HTC 8: The Kern River Rainbow


Saturday 7.31.11

It took me an hour to find the creek. It ran through a campground and I saw a family with fishing poles, so I knew it had to be somewhere close. I got out of the car and finally heard running water. I geared up and followed a trail to the creek.

The creek was guarded by willows. I almost ripped my face off trying to get through them to the stream. After two bushwacking trips through the willows I had no fish and lost several flies to the willows.

I left the creek and moved downstream to find a "fishing hole". The bank of the stream had obviously been used many times for chasing fish. The stream led into a pool the size of a bathtub and then moved into a 100 foot glide. I sat down on the bank, high enough for every fish within sight to see me as a giant bird directly above the stream (used to teach physics -- know about refraction lol).

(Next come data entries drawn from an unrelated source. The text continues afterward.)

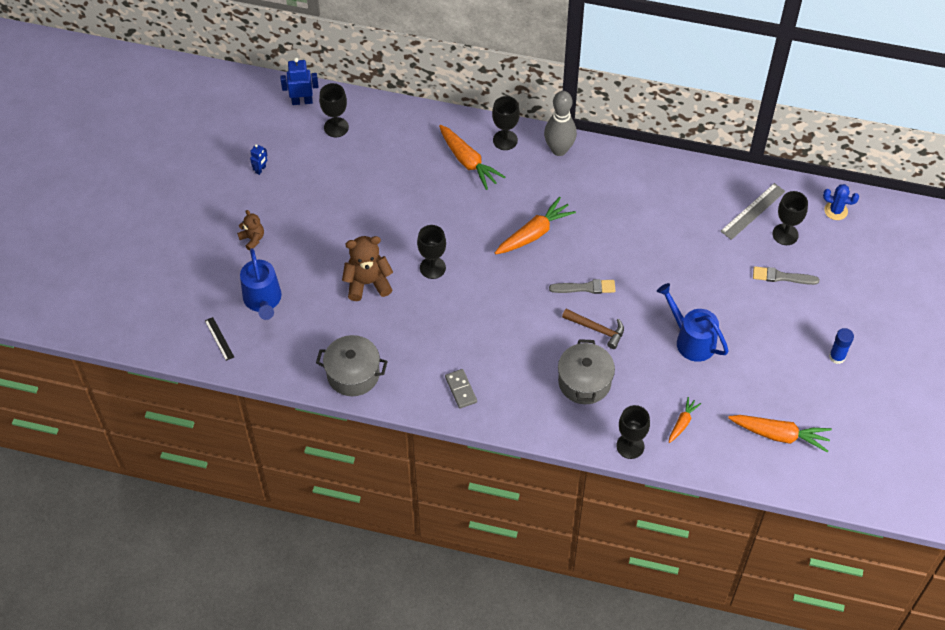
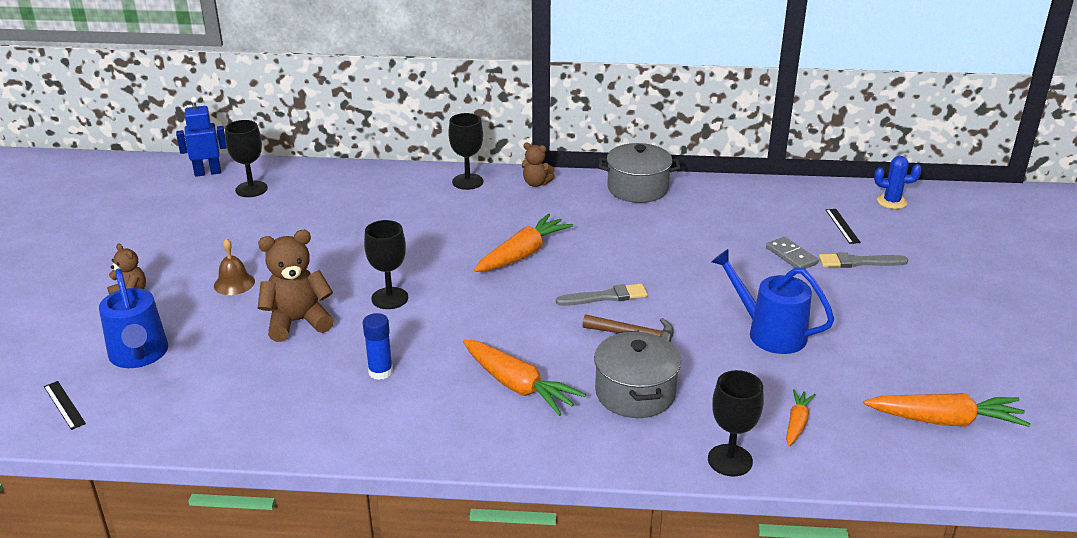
camera: 10 degrees left, 25 degrees down
blue robot [250,144,267,175] -> none
grey pot [316,335,388,396] -> grey pot moved to [599,143,681,203]
orange carrot [439,125,505,190] -> orange carrot moved to [463,339,586,416]
grey domino [445,369,477,409] -> grey domino moved to [766,237,819,269]
grey bowling pin [544,91,577,156] -> brown teddy bear [522,143,555,187]
grey ruler [720,183,785,240] -> none
black goblet [773,191,808,245] -> black ruler [826,209,861,244]
blue glue stick [829,328,854,364] -> blue glue stick moved to [363,313,393,380]
none -> brown bell [214,239,255,295]

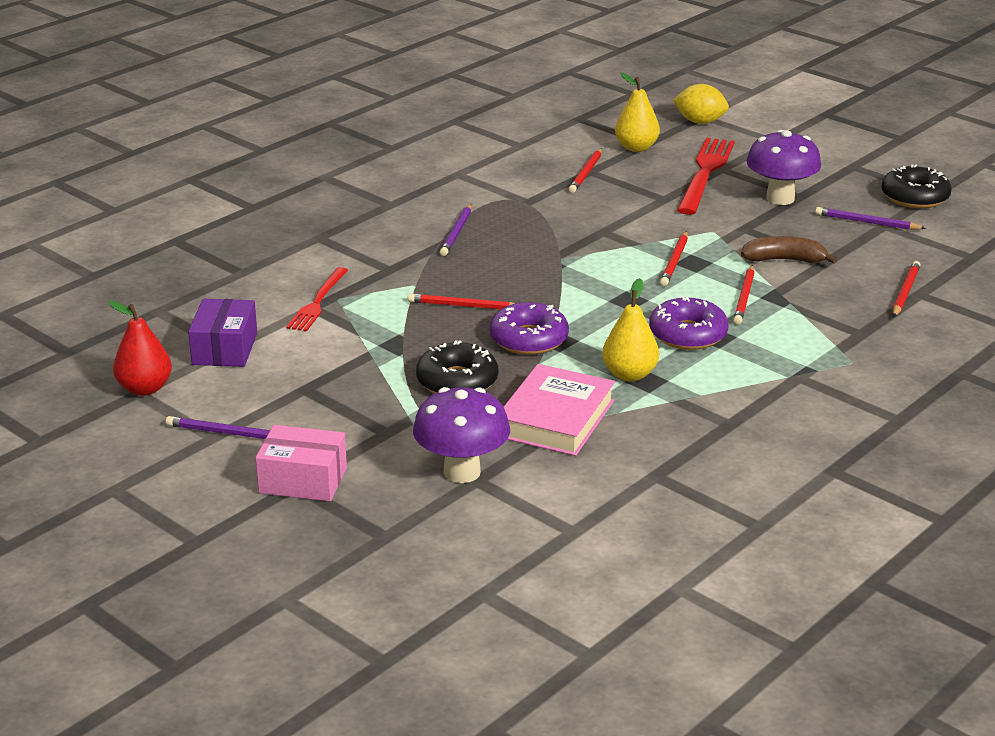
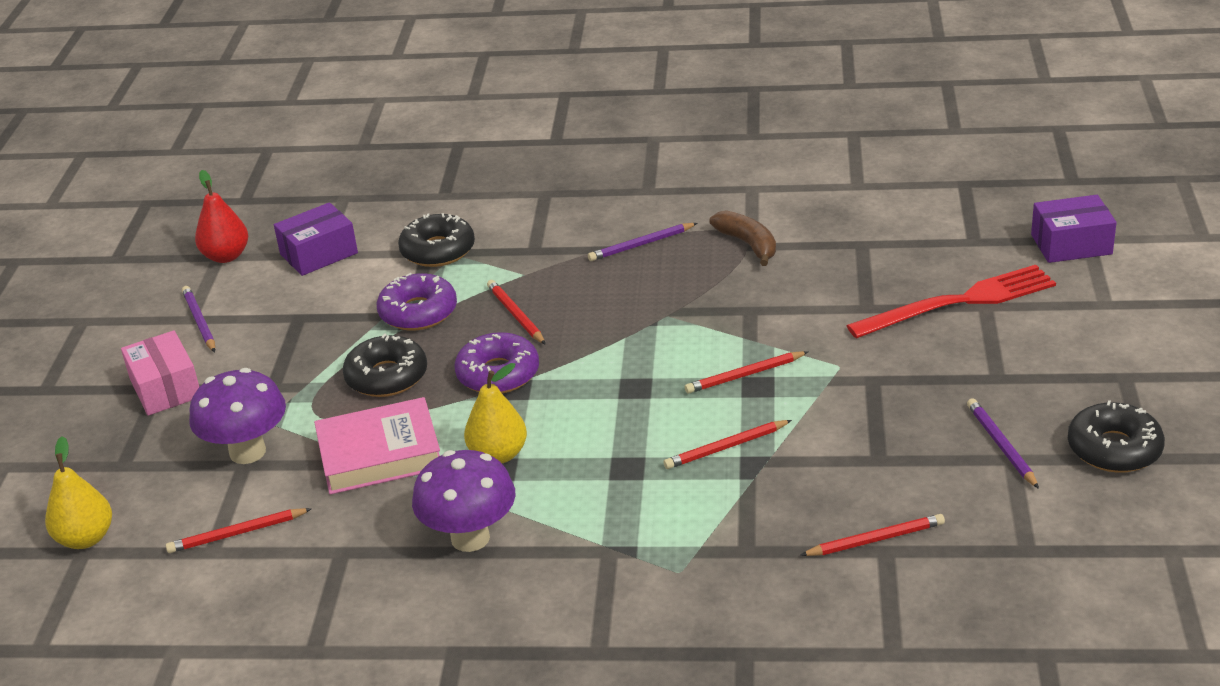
camera: 55 degrees right, 5 degrees up
red fork [286,267,348,332] -> black donut [398,213,475,267]
red pencil [569,148,602,193] -> red pencil moved to [166,508,312,553]
yellow pear [615,73,660,152] -> yellow pear moved to [45,436,112,549]
purple donut [649,296,729,350] -> purple donut moved to [377,273,457,330]
yellow lemon [673,84,729,124] -> purple box [1031,195,1117,263]
brown banana [741,236,837,264] -> brown banana moved to [709,210,776,266]
purple mushroom [746,130,821,205] -> purple mushroom moved to [412,450,515,552]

I sat on the bank, with only the leader and a foot of line out of the tip of the rod. I flicked a size 16 cdc caddis into the pool and 'bam', a small Kern River Rainbow was caught and photographed. I spent a half hour tossing the fly into the "bathtub", 10 to 15 times a minute. Just toss, drift, toss, drift, and more than a dozen fish rose to the fly with a few hookups. I was breaking every rule about catching fish but these beautiful members of their species were at high altitude and only had a short season to fatten up.

I really didn't want to hook them. I just was amazed at how many fish were in such a small area.
By accident, one toss of the fly hit the water in the perfect spot and the big fish of the pond hit the fly. The fish seemed way too big for the water I was fishing. The picture above shows the mammoth 6 inch fish, maybe 7 inches, but gorgeous, aggressive, and the king (queen?) of the water.

I still had one more fish to hunt: the California Golden. I let the fish back into the water with gentleness and respect and decided that although I could have stayed for hours, it was time to go.